The Composabl Python library provides modules for managing agents, skills, and scenarios.
from composabl.agent import Agent, Skill, Scenario
Next, you will need to configure the settings for your agent. The env
key contains the name of your simulation environment, your compute target, and the pointer to your simulation environment. Let's run this agent training on our local machine, but Composabl also allows on-premises training in containers and training on Azure Kubernetes clusters.
config = {
"env": {
"name": "lunar_lander_sim",
"compute": "local"
"config": {
"address": "localhost:1337",
}
},
"license": <LICENSE_KEY>,
"training": {}
}
Finally, create your agent with the Agent()
method call.
agent = Agent(config)
Creating Training Scenarios
Create scenarios that you will train your agent against. To train an agent to stabilize well across many conditions, we'll need scenarios where the craft is unstable (at a steep angle) and where the craft is stable (shallow or zero angle). We'll also need to train at different speeds, horizontal, and vertical positions.
stabilize_scenarios = [
{
"angle": 0,
"horizontal_position": [-0.2, 0.2],
"vertical_position": [-0.5, -0.5],
"velocity": [-0.2, 0.2],
},
{
"angle": -.17,
"horizontal_position": [-0.5, 0.5],
"vertical_position": [-0.5, -0.25],
"velocity": 0
},
{
"angle": 0.12,
"horizontal_position": [-0.7, 0.7],
"vertical_position": [-.65, -0.1],
"velocity": 0
}
]
Defining Skills
In order to learn this skill, we need to define a reward function that quantitatively measures stability. The stabilize skill keeps the craft stable. It minimizes the angle the craft is tilted in either direction.
def stabilize_reward():
if {{{prev_state}}} is None:
reward = 0
VIEWPORT_W = 600
VIEWPORT_H = 400
SCALE = 30.0
reward = 0
# has the angle moved closer to 0?
if abs({{prev_state[4]}}) >= abs({{state[4]}}) + 0.1 * 180 / math.pi:
reward += 1
# has the x position remained stable?
if abs({{prev_state[0]}} - {{state[0]}}) <= 0.01 * (VIEWPORT_W / SCALE / 2):
reward += 1
else:
reward -= 1
# has the y position remained stable?
if abs({{prev_state[1]}} - {{state[1]}}) <= 0.01 * (VIEWPORT_W / SCALE / 2):
reward += 1
else:
reward -= 1
Now we can define the stabilize skill.
stabilize_skill = Skill.remote("stabilize", stabilize_reward(), trainable=True)

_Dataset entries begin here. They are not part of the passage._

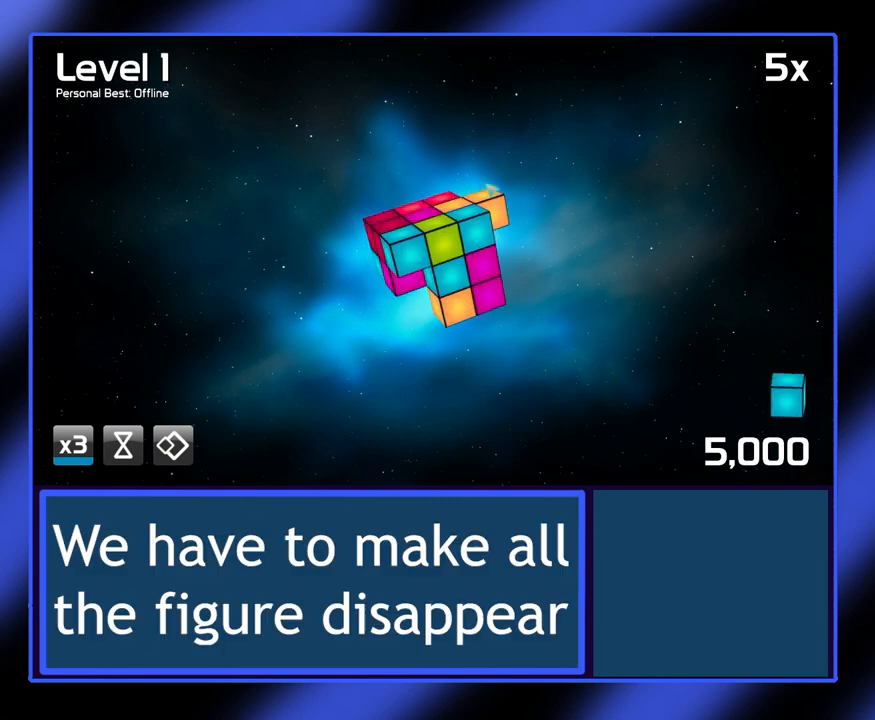
{"keys": [], "mouse": [], "events": [[400, "mouse_left", "up"]]}
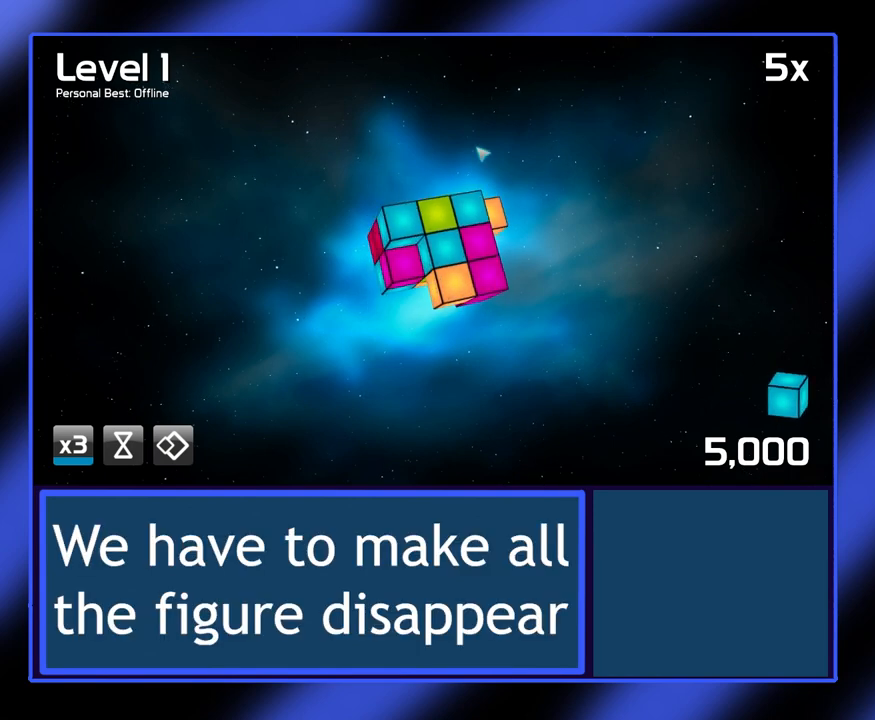
{"keys": [], "mouse": [], "events": []}
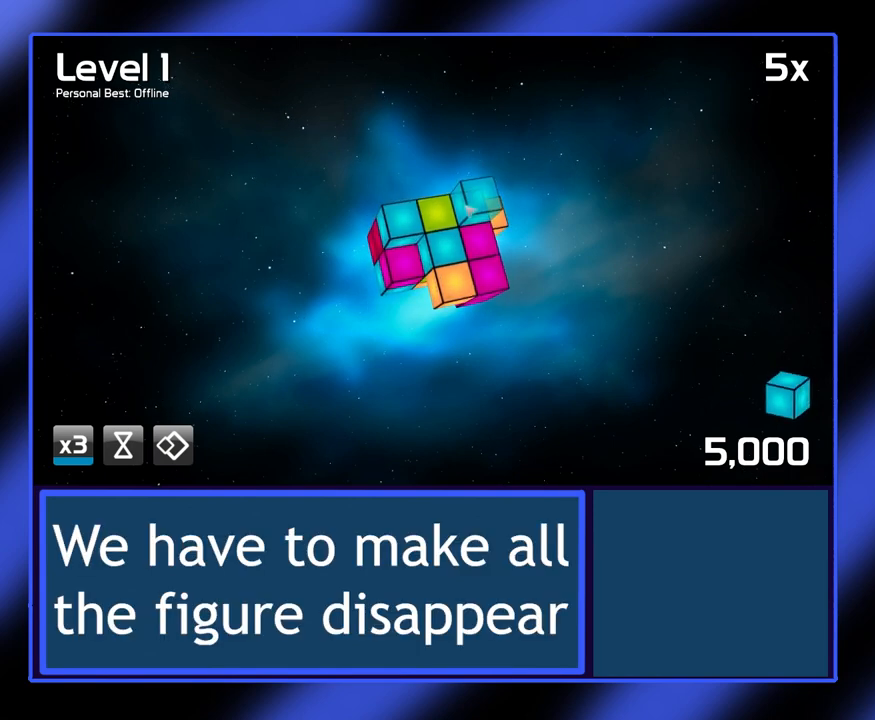
{"keys": [], "mouse": [], "events": [[133, "mouse_right", "down"], [167, "mouse_right", "up"]]}
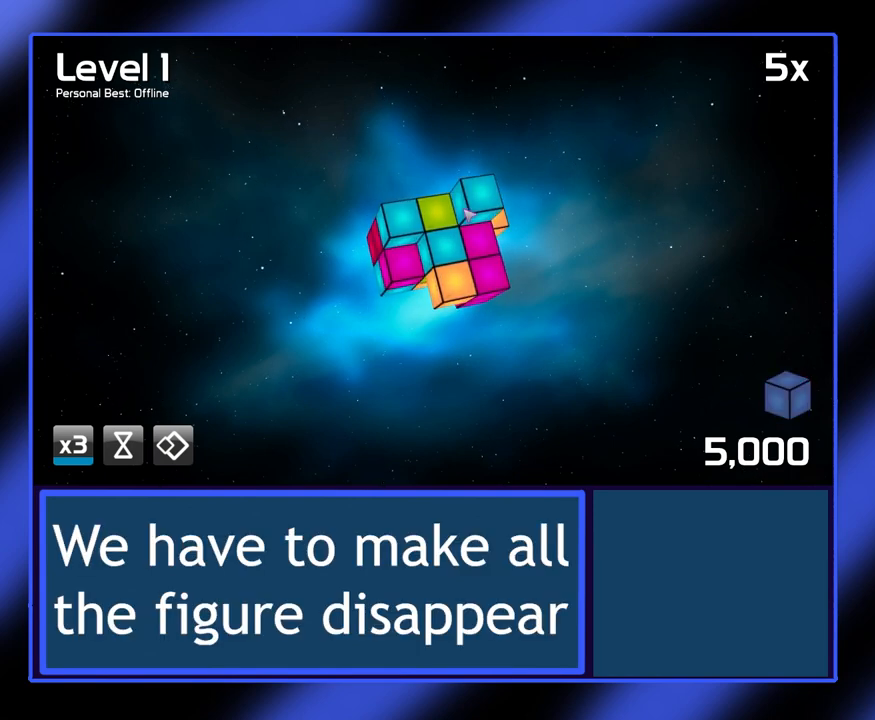
{"keys": [], "mouse": ["left"], "events": [[433, "mouse_left", "down"]]}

Then, add the training scenarios to your skill.
for scenario_dict in stabilize_scenarios:
scenario = Scenario(scenario_dict)
stabilize_skill.add_scenario(scenario)
Next, add the skill to your agent.
agent.add_skill(stabilize_skill)
Training the Agent
Now we can train the agent.
agent.train(train_iters=5000)
In the background the Composabl SDK creates a training job, manages the training of the skill, outputs data on the behavior of the agent, and creates an AI model.